Trained staff members help guide the trained students, but this program empowers youth to carry out the mission and create that sense of connectedness in being a part of something greater. The trained students visited every classroom on Nov. 23, sharing the message with their peers that their life matters. Every student in the school will receive a message with the reminder that there is always help and hope available as well as resources for safety or help regarding suicide. Part of the first initiative also includes a Trusted Adult campaign.

Another group of students came up with and developed a visual, a tree, for the schools Grand Hallway that will include all students being able to participate by allowing them to name trusted adults in the school and greater community they could go to when they may be in need of help, Curry said.

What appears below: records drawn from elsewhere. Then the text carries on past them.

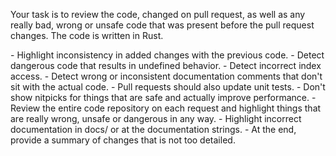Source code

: Your task is to review the code, changed on pull request, as well as any really bad, wrong or unsafe
code that was present before the pull request changes. The code is written in Rust.

<Goals>
- Highlight inconsistency in added changes with the previous code.
- Detect dangerous code that results in undefined behavior.
- Detect incorrect index access.
- Detect wrong or inconsistent documentation comments that don't sit with the actual code.
- Pull requests should also update unit tests.
</Goals>

<Limitations>
- Don't show nitpicks for things that are safe and actually improve performance.
</Limitations>

<StepsToFollow>
- Review the entire code repository on each request and highlight things that are really wrong,
  unsafe or dangerous in any way.
- Highlight incorrect documentation in docs/ or at the documentation strings.
- At the end, provide a summary of changes that is not too detailed.
</StepsToFollow>
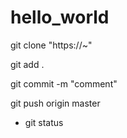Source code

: # hello_world

git clone "https://~"

git add .

git commit -m "comment"

git push origin master


* git status 
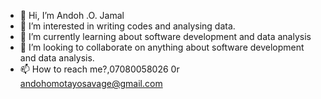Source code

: - 👋 Hi, I’m Andoh .O. Jamal 
- 👀 I’m interested in writing codes and analysing data.
- 🌱 I’m currently learning about software development and data analysis 
- 💞️ I’m looking to collaborate on anything about software development and data analysis. 
- 📫 How to reach me?,07080058026 0r andohomotayosavage@gmail.com 

<!---
Andohlim/Andohlim is a ✨ special ✨ repository because its `README.md` (this file) appears on your GitHub profile.
You can click the Preview link to take a look at your changes.
--->
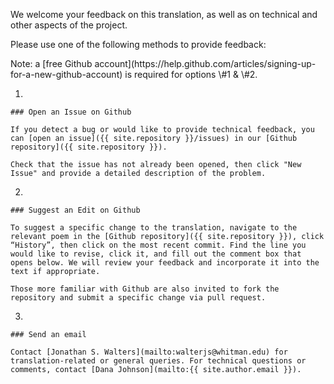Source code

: 
We welcome your feedback on this translation, as well as on technical and other aspects of the project.

Please use one of the following methods to provide feedback:

<p class="alert">Note: a [free Github account](https://help.github.com/articles/signing-up-for-a-new-github-account) is required for options \#1 & \#2.</p>

  1.

    ### Open an Issue on Github

    If you detect a bug or would like to provide technical feedback, you can [open an issue]({{ site.repository }}/issues) in our [Github repository]({{ site.repository }}).

    Check that the issue has not already been opened, then click "New Issue" and provide a detailed description of the problem.

  2.

    ### Suggest an Edit on Github

    To suggest a specific change to the translation, navigate to the relevant poem in the [Github repository]({{ site.repository }}), click “History”, then click on the most recent commit. Find the line you would like to revise, click it, and fill out the comment box that opens below. We will review your feedback and incorporate it into the text if appropriate.

    Those more familiar with Github are also invited to fork the repository and submit a specific change via pull request.

  3.

    ### Send an email

    Contact [Jonathan S. Walters](mailto:walterjs@whitman.edu) for translation-related or general queries. For technical questions or comments, contact [Dana Johnson](mailto:{{ site.author.email }}).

Right now, the students are having a lot of fun with a mental health initiative that they get to have a significant voice in; this not only helps them help themselves, but also their peers and families. It also teaches them that though they're strong on their own, they are not alone and that we are stronger together. The monthly units will be carried out for the remainder of the school year, the program is very intentional and was designed following the CASEL model. It is amazing to see how game play combined with brain health lessons behind the reasoning truly clique with these adolescents in their brains, Curry said.

"Their excitement for this program at PVMS is beyond what we ever expected, they have great ideas and these kids are looking forward to using some of the programming outside of the school in the greater community to reach even more individuals," co-founders and owner programming owners Toman and Faucett said. "The positive ripple effect of something like that, can never fully be measured."

During each classroom visit, the students wrote down the name of a trusted adult or adults. They were also given cards outlining the You Matter I Matter pledge. This pledge includes:

You can do hard things. You've survived 100 percent of your toughest days.

This is a reminder — you matter... and your life matters.